When a global pharmaceutical and medical device company acquired another organization’s product portfolio, it faced the daunting task of integrating the new products into its existing portfolio and processes—a challenging and often underestimated aspect to an acquisition.
Faced with a mutually agreed-upon six-month window for completing the integration, the company tapped Integrated Project Management Company, Inc. (IPM) to develop and execute an integration plan that would meet its aggressive deadlines.
Enhancing a Product Line
With a global footprint, the company specializes in developing and marketing pharmaceuticals and medicinal technologies. The company enhanced the existing product line through acquisition of a competitor’s portfolio, R&D pipeline, and manufacturing facility.
After the deal was closed, the company had to integrate these products into its own product portfolio and processes, including registration and labeling changes and satisfying preexisting contracts and orders with wholesalers and other customers.
Racing Against the Clock
The two companies agreed to a six-month transition service agreement (TSA)—an aggressive timeline for an integration involving multiple work streams and requiring the oversight of teams at six different locations. A major objective was to complete the integration of the product line into the acquiring company’s enterprise resource planning (ERP) system two months prior to the TSA expiration—without interrupting ongoing operations.
The project team faced multiple challenges with the tight turnaround time, including ERP standard operating procedures (SOP) changes and end user training, and informing wholesalers of the need to update their systems with enough time prior to the go-live. This required nearly all of the company’s U.S. teams to collaborate on data migration, support training, and setting up systems and processes to accept, fulfill, distribute, and invoice orders for the product line without disruption to customers.
To reach these goals, IPM and the company team designed integration plans for ERP system sub-teams to promote management of required activities, team member accountability, program information management, proactive risk management, timely issue resolution, and document management.
Much of the work centered on a location that manufactured the product line and also needed to manage product quality aspects of clinical and technical support through the company’s global quality and ERP systems. This meant implementing and learning new systems, and ramping up production output—a process that typically takes a year to complete. With IPM’s direction, the local team accomplished this in under three months, with all production orders and direct material purchases processed through the ERP system.
Putting Customers First
As part of the original plan, the transition was designed to be seamless for customers, with all products now shipping through the company’s distribution center and reflecting the company’s brand.
To make things clear to customers, IPM and the project team developed a comprehensive communication plan outlining which customer contracts would be affected and what information they needed. Key communications included initial press releases, specific notifications to former customers and suppliers, and product announcements to current wholesalers and direct customers. The commercial contracting group worked with customers and wholesalers to ensure their contracts and systems were updated for the transition.
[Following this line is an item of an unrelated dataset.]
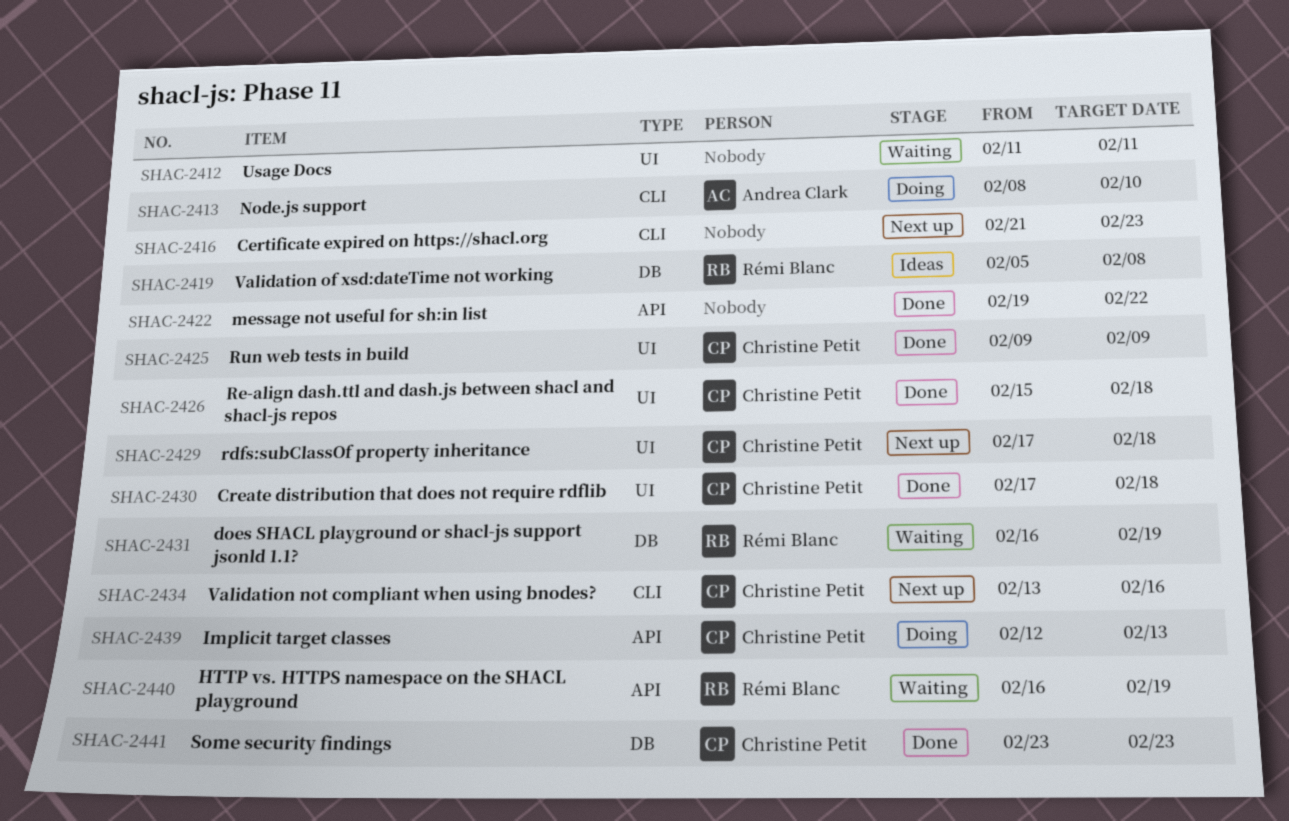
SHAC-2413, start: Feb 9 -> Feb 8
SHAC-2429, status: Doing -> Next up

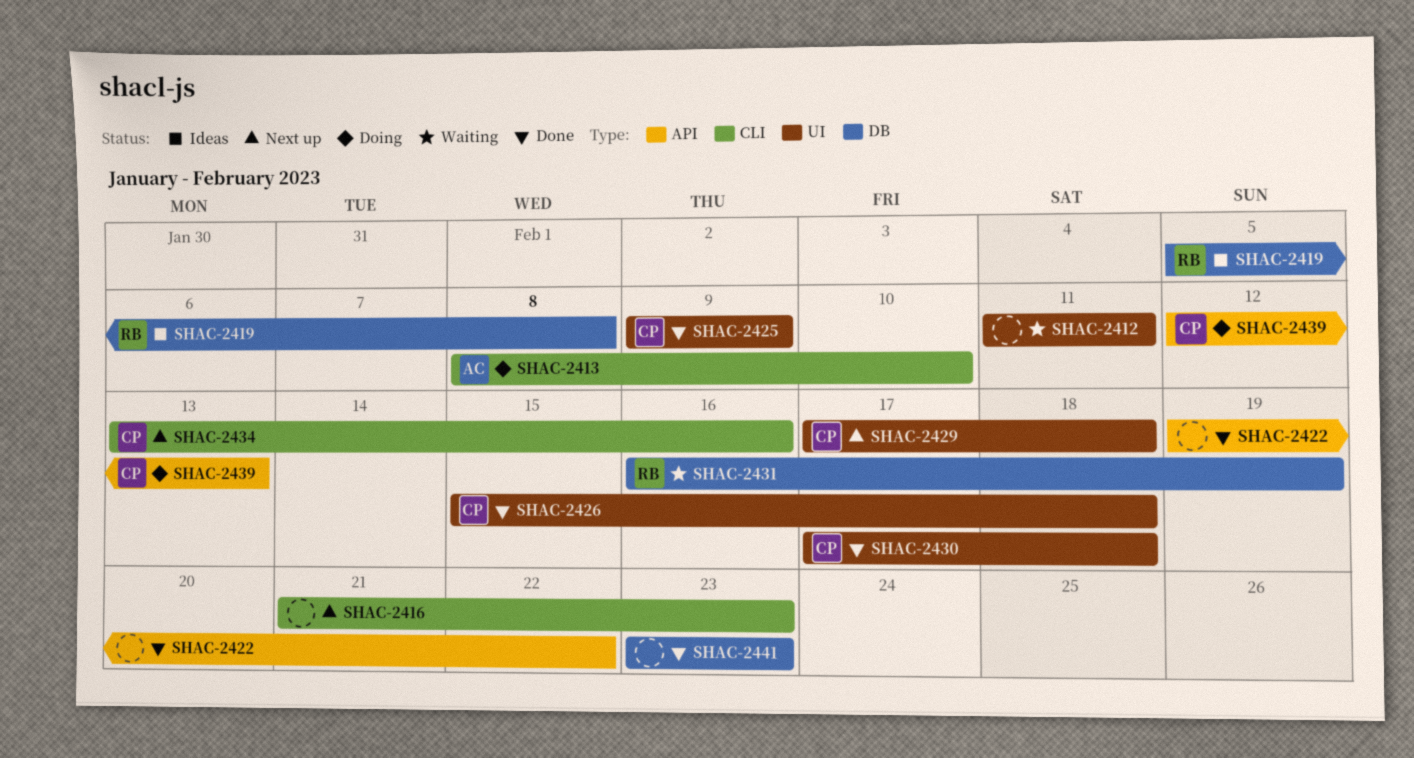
SHAC-2440: present -> none
SHAC-2441, owner: Christine Petit -> none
On the R&D side, the product line’s legacy Innovation and Development team added new scientists and engineers to support product development, secured additional space, and moved some capabilities to lower-cost R&D centers worldwide. The move was designed to increase productivity and result in an estimated cost savings of $15 million per year within three years. Over the next 10 years, the company plans to more than triple the size of its product portfolio.
Setting the Stage for the Future
Today, the manufacturing site is operating as planned. All systems were successfully migrated so the company could disconnect from the acquired company’s network before the TSA expiration, a goal that was met on time.
Additionally, IPM’s assistance helped the company lay the groundwork for current and future improvements. Although the manufacturing plant was already using the plant maintenance module in its ERP system, the company’s other U.S. production units did not have that module in place. Bringing this capability to the other sites will improve maintenance at these other facilities. Standardizing the methods and approach outlined in the SOP will drive further consistency across the company’s production facilities in the U.S.
Many strong relationships formed between the acquired company’s employees and others within the organization. IPM developed a change management plan that identified the key stakeholder groups and what each group needed to understand and do. This fed into a detailed action plan that outlined and tracked the engagements and communication necessary to manage the relationships and drive the change.
IPM was on site at the manufacturing facility frequently during the project, working shoulder to shoulder with the company during the ERP cut-over.
Throughout the changeover, IPM directed the processes required to keep the teams focused on moving toward total integration. The relationships this created will allow for future collaboration and best practice sharing between the production sites.